Now, I have some questions.
- A6000 ADA removed NVLink (https://forums.developer.nvidia.com/t/rtx-a6000-ada-no-more-nv-link-even-on-pro-gpus/230874) which is very important for performance boosting and GPU memory pooling. Does this mean it's a good choice to have multiple A6000 ADA cards on a server?
- A6000 ADA is a very new GPU improved from RTX A6000. But it has the NVLink, which means the server GPU memory can reach 48 * 4 GB when connecting 4 RTX A6000 cards. However, we are going to use the GPU server for several years. For IT products, it's always better to purchase the latest ones. Is that true for GPU cards? And A6000 ADA has more tensor and cuda cores than RTX A6000.
- For the A100 80GB spec, we can only have 2 cards wondering the budget. For the LLM pertaining, more cards usually mean more parallelism and faster training. Based on my study, A6000 ADA has comparable performance to A100 on DL benchmarks. Is this A100 80GB spec a good choice?
- Except for the ahead-mentioned specs, what else would you recommend for our pretraining tasks, especially for GPUs?
Thanks for your time!

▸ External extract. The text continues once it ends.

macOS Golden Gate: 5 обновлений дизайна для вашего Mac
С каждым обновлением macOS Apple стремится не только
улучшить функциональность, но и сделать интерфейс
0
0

We really appreciate any suggestions.
thesupernoodle t1_jcsj2iw wrote
For maybe a few hundred bucks, you can test out the exact configurations you want to buy:
https://lambdalabs.com/service/gpu-cloud
You may even decide that you’d rather just cloud compute, as opposed to spending all that money upfront. It would only cost you about 19 K to run 2xA100 in the cloud for 24/365 for a solid year. And that also includes electricity costs.